North of Massachusetts, it’s a different story.

Much of Vermont and New Hampshire will see 4 to 6 inches of snow, and much of Maine could get pummeled with 8 to 14 inches of snow, forecasters predict.

Blame it on El Niño

At least 69 tornadoes have touched down in the United States in just the past week, Javaheri said.

“Typically, you see about 24 for the entire month of December,” he said.

But flooding causes many more deaths in the country than tornadoes do. And there have already been about 400 reports of rivers flooding in the country.

In some places, the rainfall hasn’t stopped for weeks. Portland and Seattle have been drenched with rain every day in December, Javaheri said.

And the United States isn’t alone.
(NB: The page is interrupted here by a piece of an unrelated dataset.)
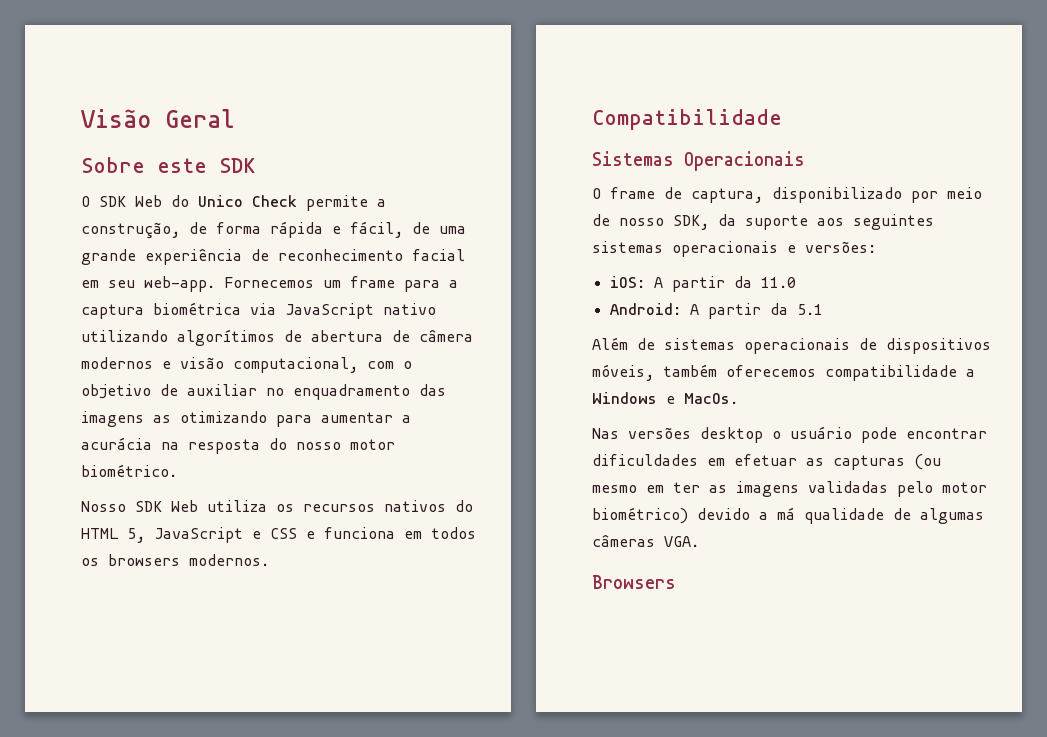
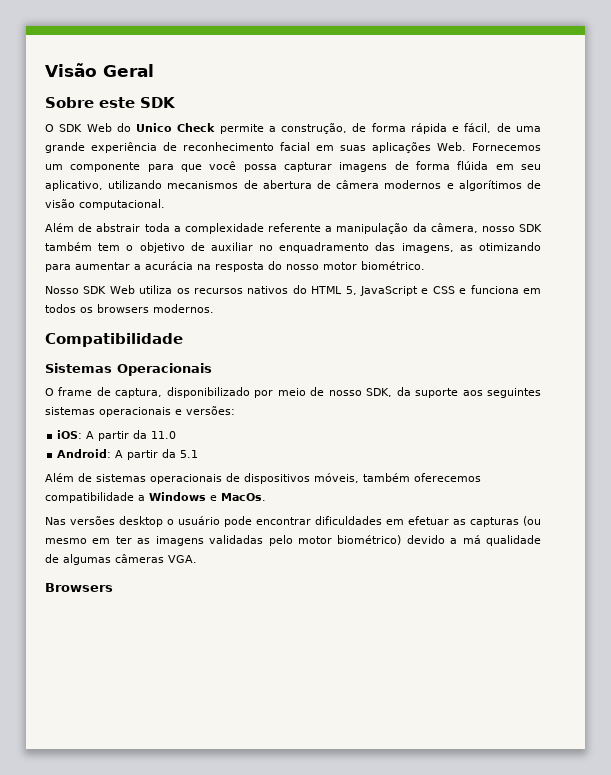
[108,276,458,292] [81,302,436,319] [81,329,275,346] seu web-app. Fornecemos um frame para a captura biométrica via JavaScript nativo utilizando algorítimos -> [340,142,541,153] [45,161,541,172] [45,180,239,191] suas aplicações Web. Fornecemos um componente para que você possa capturar imagens de forma flúida em seu aplicativo, utilizando mecanismos
[180,357,394,373] visão computacional, com -> [458,180,541,191] [45,199,165,210] [45,223,543,234] [45,242,121,251] algorítimos de visão computacional. // Além de abstrair toda a complexidade referente a manipulação da câmera, nosso SDK também tem
[81,411,144,427] imagens -> [401,243,454,253] imagens,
The United Kingdom and South America are dealing with their own massive flooding.

Blame it on El Niño, a warming of the eastern Pacific Ocean, mainly along the equator.

El Niños occur every two to seven years in varying intensity, and the waters of the eastern Pacific can be up to 4 degrees Celsius (7 degrees Fahrenheit) warmer than usual.

El Niños can cause more frequent and intense storms, as well as massive economic damage, as the major El Niño in 1997 did.

“Globally speaking,” Javaheri said, “this is something that typically has somewhere around $30-$45 billion of damage that at least occurred the last go-around in 1997 into 1998.”